* [Written problem 1]:
Retype every line of the records from the one containing "gray cross: rotated 20 degrees clockwise" down to the one containing "green pentagon: rotated 27 degrees clockwise", including both of those lines. Leave the pictures out of your answer.

◆ ◆ ◆ ◆ ◆ ◆ ◆

Permanent Temporaries?

By Llewellyn H. Rockwell, Jr.

The most socialized part of our mixed economy is the labor market. Workers can apply for any job they like, but employers are hamstrung. Any employment decision – hiring or not hiring, promoting or not promoting, retaining or firing – can result in a business, breaking federal lawsuit. Thank goodness the temporary work industry allows businesses to circumvent some of our labor socialism.

In the temporary industry, agencies hire workers whom they then place with third parties. As government has become more and more burdensome, the average duration of temporary employment has lengthened. In large cities, it is not uncommon to find people who have been temporaries at one firm for two or three years.

When American property owners had full freedom, there was no need for temporary agencies of the present sort, although day-laborer pools existed. But after the statism of the New Deal and World War II, the first modern agency – Kelley Girls – was founded. Today, six million people work as temps, with their numbers growing at 10% annually. As a study by the Swiss-owned temporary agency Adia Services shows, more than 90% of U.S. firms use temps today.

In the beginning, temps served a relatively limited market. The agency’s phone rang when an employee got sick or an odd job needed to be done. Today they serve as essential support staff because they help avoid the costs imposed by government intervention. Even simple interventions like overtime rules have fueled the market: for decades, hiring temps has proven more effective than paying overtime to regular employees.

On a larger scale, temps cost much less than hiring a full-time employee, even if the hourly pay is higher. In today’s world, mandated benefits are so high, and anti-discrimination laws, and other regulations so fierce, that hiring is risky business.

More evidence that the temp market is a response to government failure is the diversity of the employees who can be hired. Temps were once typists and clerks. Today, they range from mortgage bankers to physicians.

◆ ◆ ◆ ◆ ◆ ◆ ◆

* [Written problem 2]:
Repeat word for word everything in the essay on temporary work from "In the beginning, temps" down to "to regular employees.".

* [Data for the task]:
◆ ◆ ◆ ◆ ◆ ◆ ◆

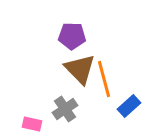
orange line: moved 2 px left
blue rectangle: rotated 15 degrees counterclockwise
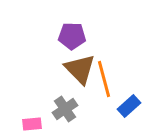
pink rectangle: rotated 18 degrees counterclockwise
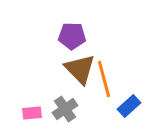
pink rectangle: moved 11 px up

◆ ◆ ◆ ◆ ◆ ◆ ◆

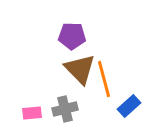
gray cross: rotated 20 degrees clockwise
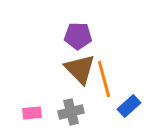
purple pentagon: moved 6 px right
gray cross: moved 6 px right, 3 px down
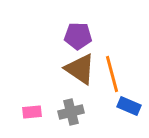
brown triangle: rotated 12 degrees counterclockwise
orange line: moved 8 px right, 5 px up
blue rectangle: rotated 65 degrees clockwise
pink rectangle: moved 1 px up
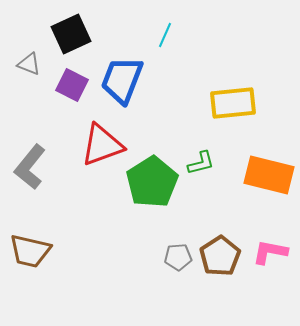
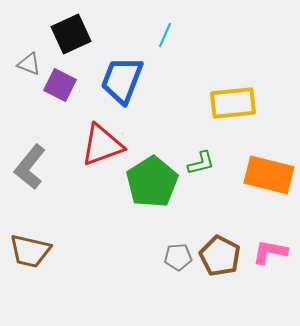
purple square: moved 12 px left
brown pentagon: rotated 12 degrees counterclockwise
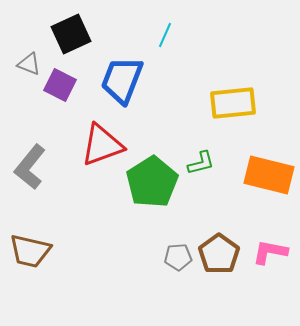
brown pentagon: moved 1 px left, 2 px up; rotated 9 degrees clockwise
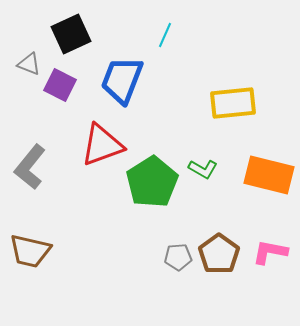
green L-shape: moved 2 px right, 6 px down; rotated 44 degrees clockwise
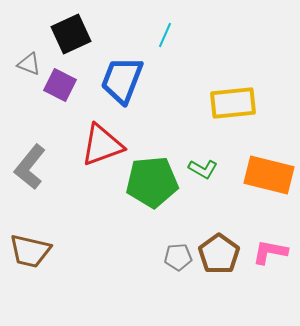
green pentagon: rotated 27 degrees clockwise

◆ ◆ ◆ ◆ ◆ ◆ ◆

* [Written response 1]:
gray cross: rotated 20 degrees clockwise
purple pentagon: moved 6 px right
gray cross: moved 6 px right, 3 px down
brown triangle: rotated 12 degrees counterclockwise
orange line: moved 8 px right, 5 px up
blue rectangle: rotated 65 degrees clockwise
pink rectangle: moved 1 px up
purple square: moved 12 px left
brown pentagon: rotated 12 degrees counterclockwise
brown pentagon: moved 1 px left, 2 px up; rotated 9 degrees clockwise
green L-shape: moved 2 px right, 6 px down; rotated 44 degrees clockwise
green pentagon: rotated 27 degrees clockwise

* [Written response 2]:
In the beginning, temps served a relatively limited market. The agency’s phone rang when an employee got sick or an odd job needed to be done. Today they serve as essential support staff because they help avoid the costs imposed by government intervention. Even simple interventions like overtime rules have fueled the market: for decades, hiring temps has proven more effective than paying overtime to regular employees.